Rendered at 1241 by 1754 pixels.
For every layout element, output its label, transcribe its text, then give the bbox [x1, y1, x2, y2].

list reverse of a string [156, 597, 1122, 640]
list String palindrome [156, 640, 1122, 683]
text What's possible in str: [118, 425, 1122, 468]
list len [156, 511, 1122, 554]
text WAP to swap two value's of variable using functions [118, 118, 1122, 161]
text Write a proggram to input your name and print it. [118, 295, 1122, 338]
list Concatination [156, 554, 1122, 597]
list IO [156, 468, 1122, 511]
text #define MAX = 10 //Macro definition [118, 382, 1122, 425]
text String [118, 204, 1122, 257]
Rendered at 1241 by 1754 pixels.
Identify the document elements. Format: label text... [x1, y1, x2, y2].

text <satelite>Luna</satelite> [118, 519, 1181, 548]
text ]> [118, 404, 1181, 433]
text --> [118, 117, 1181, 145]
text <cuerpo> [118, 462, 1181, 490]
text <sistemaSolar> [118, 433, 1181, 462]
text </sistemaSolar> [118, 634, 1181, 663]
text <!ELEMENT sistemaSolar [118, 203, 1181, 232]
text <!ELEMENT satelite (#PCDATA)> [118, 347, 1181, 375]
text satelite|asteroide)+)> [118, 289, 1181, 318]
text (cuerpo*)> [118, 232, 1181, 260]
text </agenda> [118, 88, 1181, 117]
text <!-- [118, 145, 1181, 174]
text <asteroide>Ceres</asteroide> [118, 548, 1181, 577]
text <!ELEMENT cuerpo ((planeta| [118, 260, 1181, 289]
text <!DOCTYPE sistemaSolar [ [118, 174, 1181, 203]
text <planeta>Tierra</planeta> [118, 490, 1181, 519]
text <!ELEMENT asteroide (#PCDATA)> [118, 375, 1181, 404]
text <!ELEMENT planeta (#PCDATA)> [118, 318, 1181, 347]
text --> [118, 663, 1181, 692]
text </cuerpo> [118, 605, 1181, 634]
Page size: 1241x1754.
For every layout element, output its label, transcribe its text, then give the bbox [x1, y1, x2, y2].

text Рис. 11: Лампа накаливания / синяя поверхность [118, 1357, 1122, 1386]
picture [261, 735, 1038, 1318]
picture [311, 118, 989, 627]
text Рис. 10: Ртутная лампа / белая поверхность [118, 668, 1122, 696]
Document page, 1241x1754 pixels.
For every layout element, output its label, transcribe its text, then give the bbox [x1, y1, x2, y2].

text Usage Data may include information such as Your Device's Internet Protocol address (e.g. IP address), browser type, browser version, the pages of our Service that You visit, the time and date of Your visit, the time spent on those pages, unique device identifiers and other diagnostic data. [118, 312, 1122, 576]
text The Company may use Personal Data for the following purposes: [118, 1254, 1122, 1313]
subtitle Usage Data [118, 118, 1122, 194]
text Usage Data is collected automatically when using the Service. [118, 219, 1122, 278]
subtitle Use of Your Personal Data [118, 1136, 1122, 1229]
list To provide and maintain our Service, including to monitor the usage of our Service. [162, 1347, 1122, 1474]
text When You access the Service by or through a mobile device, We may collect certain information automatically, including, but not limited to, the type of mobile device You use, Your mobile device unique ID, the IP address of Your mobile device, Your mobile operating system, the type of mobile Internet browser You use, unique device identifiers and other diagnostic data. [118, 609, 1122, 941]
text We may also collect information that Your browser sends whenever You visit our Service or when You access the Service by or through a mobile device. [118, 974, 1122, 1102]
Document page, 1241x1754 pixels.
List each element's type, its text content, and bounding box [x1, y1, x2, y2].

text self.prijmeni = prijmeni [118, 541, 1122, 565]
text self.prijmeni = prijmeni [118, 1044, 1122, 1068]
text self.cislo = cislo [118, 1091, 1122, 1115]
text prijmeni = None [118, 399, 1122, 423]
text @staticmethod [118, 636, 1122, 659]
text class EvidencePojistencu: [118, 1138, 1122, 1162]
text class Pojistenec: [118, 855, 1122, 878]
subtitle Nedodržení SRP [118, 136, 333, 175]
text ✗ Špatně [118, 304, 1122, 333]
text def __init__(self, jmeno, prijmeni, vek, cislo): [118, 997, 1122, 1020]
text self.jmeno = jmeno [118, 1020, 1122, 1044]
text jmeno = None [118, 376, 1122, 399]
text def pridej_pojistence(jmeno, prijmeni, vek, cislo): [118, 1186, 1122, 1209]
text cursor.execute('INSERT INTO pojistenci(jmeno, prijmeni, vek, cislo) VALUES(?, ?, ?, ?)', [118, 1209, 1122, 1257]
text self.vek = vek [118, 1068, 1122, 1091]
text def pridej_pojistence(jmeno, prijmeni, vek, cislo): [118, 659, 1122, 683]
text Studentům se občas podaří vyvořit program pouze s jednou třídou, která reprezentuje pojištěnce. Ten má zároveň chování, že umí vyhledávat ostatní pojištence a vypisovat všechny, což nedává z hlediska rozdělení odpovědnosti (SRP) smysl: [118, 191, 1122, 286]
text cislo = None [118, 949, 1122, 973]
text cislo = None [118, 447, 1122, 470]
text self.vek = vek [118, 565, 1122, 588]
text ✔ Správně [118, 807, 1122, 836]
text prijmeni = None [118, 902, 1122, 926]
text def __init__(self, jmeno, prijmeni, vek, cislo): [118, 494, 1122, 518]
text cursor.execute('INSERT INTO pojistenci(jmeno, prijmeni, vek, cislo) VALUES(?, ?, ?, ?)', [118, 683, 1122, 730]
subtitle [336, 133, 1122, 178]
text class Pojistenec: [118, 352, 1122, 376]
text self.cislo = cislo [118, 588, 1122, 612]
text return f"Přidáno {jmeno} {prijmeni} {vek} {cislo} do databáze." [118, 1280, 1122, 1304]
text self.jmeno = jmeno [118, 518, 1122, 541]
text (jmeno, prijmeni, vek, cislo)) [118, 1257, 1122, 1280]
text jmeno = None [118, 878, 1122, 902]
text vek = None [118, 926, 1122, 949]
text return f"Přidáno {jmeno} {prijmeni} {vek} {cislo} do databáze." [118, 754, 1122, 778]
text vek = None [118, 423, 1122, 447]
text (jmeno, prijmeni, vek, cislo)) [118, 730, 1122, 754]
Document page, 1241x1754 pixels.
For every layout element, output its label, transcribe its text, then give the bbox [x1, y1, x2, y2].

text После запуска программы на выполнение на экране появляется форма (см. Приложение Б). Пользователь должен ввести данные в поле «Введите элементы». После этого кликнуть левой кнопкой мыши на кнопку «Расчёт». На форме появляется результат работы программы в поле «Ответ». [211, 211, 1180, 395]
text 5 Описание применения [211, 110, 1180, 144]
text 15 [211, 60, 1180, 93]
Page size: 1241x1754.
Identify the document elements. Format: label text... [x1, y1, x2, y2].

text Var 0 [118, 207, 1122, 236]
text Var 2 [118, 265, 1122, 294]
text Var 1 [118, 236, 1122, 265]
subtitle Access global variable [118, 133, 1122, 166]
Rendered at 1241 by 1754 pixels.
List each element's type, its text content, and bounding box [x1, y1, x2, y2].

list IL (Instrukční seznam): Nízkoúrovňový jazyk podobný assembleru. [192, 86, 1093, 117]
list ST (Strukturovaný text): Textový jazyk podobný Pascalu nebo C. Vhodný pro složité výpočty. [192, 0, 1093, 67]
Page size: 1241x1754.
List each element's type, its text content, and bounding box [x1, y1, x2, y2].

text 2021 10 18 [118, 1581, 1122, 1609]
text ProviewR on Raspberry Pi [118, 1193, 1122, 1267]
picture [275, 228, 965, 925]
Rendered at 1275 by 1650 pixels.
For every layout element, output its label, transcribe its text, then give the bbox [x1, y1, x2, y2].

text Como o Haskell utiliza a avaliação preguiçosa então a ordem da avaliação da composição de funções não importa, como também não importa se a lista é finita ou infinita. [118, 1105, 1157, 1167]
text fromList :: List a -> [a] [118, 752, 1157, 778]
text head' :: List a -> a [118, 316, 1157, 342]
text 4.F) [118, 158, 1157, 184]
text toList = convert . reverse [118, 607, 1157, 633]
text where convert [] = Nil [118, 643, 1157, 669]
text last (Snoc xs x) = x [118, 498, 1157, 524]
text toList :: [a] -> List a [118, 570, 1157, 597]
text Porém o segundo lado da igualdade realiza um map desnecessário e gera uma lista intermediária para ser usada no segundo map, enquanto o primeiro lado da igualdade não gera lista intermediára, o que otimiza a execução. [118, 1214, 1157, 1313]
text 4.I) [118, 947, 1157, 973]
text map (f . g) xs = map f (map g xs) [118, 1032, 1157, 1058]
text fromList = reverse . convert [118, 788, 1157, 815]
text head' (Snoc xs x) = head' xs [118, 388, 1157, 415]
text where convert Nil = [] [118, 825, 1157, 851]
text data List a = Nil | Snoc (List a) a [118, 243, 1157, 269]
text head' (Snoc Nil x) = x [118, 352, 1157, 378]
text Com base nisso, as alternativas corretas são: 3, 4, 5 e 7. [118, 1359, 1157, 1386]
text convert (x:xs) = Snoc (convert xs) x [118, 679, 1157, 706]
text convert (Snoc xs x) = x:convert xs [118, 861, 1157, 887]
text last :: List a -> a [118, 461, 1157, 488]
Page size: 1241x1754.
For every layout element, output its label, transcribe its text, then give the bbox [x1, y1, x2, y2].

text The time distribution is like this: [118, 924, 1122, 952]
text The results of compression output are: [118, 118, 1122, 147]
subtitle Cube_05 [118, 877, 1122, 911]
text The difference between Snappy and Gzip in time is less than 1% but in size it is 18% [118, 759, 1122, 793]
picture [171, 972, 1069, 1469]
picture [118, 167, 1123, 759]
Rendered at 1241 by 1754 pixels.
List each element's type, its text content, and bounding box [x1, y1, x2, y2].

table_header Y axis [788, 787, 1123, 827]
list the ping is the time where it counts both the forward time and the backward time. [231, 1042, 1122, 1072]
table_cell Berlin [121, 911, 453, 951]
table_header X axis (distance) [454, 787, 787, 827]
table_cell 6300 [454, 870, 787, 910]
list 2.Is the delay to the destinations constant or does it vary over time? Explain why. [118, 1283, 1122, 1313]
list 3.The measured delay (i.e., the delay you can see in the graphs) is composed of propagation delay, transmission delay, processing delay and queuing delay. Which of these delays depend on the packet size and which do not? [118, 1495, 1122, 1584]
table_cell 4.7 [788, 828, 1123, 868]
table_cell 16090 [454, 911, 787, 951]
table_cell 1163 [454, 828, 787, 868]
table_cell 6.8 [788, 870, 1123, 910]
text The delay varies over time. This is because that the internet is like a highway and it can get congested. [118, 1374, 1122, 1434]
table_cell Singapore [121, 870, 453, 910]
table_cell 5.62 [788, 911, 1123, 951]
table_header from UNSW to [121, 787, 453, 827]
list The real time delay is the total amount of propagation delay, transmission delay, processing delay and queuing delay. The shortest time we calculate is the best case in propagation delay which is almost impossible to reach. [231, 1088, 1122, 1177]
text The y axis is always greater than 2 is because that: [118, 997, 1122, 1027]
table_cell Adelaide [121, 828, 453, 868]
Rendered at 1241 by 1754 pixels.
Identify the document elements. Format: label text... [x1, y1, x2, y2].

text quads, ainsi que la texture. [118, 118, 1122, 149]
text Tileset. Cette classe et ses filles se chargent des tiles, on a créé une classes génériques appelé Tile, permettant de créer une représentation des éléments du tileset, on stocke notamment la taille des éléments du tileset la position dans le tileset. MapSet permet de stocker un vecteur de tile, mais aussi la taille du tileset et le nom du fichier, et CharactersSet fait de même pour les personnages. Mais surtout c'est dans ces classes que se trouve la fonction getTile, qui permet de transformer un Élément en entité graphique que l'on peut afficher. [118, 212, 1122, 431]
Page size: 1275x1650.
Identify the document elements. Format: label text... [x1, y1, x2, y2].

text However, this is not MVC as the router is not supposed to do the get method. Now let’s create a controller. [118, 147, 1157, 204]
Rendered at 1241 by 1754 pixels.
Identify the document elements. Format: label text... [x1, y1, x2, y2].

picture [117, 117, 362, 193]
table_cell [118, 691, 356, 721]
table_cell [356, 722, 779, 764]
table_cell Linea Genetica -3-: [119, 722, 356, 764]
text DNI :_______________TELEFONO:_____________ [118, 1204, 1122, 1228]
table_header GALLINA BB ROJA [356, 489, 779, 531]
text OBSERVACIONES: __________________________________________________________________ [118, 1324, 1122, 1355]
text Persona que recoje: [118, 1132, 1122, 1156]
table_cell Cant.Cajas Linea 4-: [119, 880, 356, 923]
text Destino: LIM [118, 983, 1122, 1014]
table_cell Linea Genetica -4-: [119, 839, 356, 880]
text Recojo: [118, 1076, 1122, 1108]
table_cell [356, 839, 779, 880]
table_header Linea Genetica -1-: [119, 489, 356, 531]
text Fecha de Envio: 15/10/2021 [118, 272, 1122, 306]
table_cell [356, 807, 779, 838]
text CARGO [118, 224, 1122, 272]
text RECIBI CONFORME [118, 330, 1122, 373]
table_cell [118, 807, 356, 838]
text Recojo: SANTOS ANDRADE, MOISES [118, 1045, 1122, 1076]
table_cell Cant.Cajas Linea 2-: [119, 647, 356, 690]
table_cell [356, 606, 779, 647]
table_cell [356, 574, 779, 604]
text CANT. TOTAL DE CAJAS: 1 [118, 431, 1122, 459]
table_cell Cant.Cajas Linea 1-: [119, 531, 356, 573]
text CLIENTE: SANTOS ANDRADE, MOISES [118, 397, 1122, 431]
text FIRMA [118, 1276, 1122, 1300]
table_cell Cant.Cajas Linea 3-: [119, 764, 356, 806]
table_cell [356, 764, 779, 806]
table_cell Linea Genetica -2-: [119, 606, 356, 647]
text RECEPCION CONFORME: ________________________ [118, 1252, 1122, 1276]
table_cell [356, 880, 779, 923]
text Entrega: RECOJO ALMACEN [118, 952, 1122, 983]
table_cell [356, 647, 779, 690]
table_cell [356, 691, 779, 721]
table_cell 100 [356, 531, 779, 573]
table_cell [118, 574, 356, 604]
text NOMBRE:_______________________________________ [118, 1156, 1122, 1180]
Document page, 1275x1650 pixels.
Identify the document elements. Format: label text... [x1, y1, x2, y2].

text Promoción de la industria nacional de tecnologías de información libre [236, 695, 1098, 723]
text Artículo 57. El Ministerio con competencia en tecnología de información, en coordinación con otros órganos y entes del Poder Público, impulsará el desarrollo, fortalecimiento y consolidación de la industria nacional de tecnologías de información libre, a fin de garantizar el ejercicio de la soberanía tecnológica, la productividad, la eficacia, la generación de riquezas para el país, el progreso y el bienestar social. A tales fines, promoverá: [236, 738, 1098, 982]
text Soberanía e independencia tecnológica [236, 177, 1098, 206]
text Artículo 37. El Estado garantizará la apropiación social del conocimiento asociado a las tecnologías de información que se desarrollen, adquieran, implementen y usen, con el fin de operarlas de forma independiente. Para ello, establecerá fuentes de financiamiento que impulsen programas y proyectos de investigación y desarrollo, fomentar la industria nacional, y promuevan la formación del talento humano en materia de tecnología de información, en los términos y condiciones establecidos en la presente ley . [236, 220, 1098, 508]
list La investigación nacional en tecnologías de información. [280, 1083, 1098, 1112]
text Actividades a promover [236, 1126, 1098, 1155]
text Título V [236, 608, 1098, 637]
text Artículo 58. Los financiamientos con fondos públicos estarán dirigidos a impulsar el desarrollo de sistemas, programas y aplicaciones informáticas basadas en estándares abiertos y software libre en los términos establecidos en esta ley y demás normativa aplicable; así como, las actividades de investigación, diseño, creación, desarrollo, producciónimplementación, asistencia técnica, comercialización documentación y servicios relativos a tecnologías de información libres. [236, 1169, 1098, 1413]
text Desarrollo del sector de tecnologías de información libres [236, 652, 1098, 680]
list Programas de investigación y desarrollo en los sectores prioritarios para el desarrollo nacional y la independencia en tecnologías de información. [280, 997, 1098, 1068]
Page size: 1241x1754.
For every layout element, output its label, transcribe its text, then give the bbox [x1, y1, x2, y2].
====
◆ Directive ◆
Turn the stretch of the listing from its first line through the line containing "text String [118, 204, 1122, 257]", both ends included, into a Markdown table with columns named Row and Line. Leave out blank lines.

◆ Task result ◆
| Row | Line |
|---|---|
| 1 | Rendered at 1241 by 1754 pixels. |
| 2 | For every layout element, output its label, transcribe its text, then give the bbox [x1, y1, x2, y2]. |
| 3 | list reverse of a string [156, 597, 1122, 640] |
| 4 | list String palindrome [156, 640, 1122, 683] |
| 5 | text What's possible in str: [118, 425, 1122, 468] |
| 6 | list len [156, 511, 1122, 554] |
| 7 | text WAP to swap two value's of variable using functions [118, 118, 1122, 161] |
| 8 | text Write a proggram to input your name and print it. [118, 295, 1122, 338] |
| 9 | list Concatination [156, 554, 1122, 597] |
| 10 | list IO [156, 468, 1122, 511] |
| 11 | text #define MAX = 10 //Macro definition [118, 382, 1122, 425] |
| 12 | text String [118, 204, 1122, 257] |